── Data supplied ──
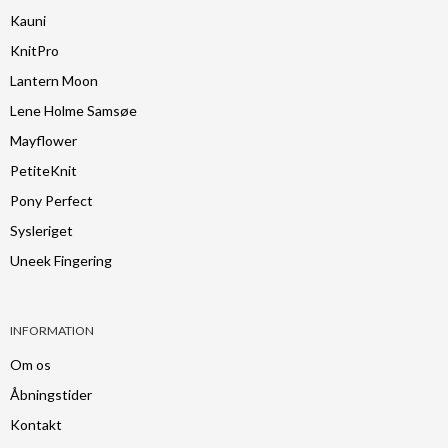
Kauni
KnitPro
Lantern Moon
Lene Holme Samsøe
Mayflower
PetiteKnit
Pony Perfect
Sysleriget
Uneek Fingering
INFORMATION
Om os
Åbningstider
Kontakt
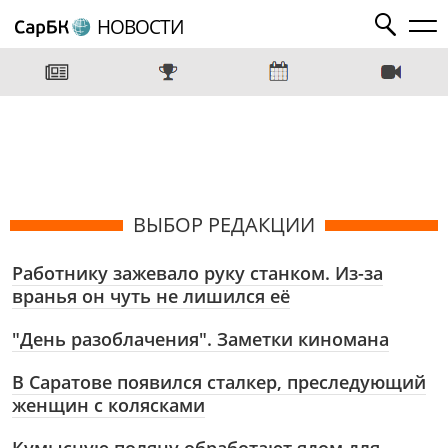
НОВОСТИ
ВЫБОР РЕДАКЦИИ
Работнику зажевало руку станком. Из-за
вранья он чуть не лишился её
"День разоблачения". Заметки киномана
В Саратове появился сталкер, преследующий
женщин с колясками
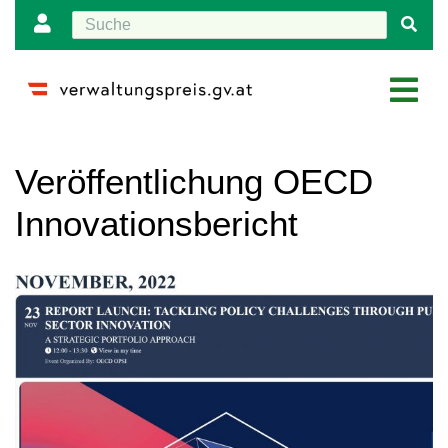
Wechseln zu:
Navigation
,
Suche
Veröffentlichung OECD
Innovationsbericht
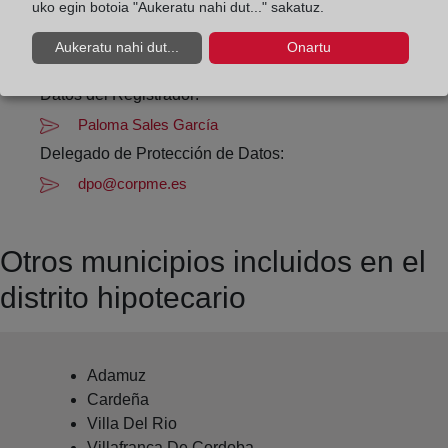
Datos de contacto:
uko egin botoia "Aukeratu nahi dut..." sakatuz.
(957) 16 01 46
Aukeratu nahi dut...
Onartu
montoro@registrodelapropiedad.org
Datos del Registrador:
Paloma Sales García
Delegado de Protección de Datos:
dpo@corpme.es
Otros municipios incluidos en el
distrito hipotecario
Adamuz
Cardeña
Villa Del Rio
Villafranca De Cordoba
───
── Data supplied ──
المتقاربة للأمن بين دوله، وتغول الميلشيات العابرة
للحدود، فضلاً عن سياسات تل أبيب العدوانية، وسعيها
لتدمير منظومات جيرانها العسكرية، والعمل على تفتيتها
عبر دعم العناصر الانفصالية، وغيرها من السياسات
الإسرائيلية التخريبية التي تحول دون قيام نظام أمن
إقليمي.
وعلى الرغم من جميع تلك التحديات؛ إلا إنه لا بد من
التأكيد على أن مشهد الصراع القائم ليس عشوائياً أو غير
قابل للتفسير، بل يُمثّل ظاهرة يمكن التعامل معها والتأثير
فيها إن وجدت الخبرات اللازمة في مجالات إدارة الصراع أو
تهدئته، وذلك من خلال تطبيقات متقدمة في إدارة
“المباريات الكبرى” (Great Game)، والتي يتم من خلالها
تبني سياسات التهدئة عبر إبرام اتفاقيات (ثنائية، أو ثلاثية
───
── Data supplied ──
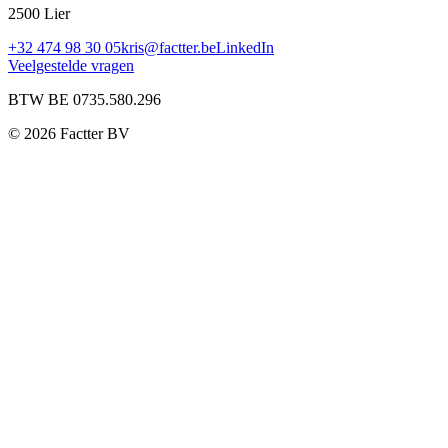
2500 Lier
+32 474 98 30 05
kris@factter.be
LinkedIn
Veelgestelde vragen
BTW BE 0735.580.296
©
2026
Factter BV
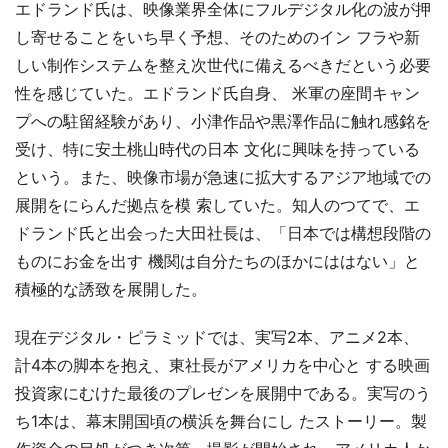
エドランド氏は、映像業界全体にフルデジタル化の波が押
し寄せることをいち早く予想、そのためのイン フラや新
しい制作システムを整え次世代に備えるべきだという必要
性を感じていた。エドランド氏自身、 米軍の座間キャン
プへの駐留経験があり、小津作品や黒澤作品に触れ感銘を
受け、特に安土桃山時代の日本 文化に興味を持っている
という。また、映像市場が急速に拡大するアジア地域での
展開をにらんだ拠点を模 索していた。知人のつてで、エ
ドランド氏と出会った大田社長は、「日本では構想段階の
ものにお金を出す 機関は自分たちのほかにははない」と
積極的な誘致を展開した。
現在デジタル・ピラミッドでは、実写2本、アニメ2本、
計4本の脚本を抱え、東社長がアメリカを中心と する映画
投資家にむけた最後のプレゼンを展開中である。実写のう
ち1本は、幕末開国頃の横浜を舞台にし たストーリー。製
───
Task brief:
Report each line in the rows above that contains the string "nahi", matching case exactly.

Exercise result:
uko egin botoia "Aukeratu nahi dut..." sakatuz.
Aukeratu nahi dut...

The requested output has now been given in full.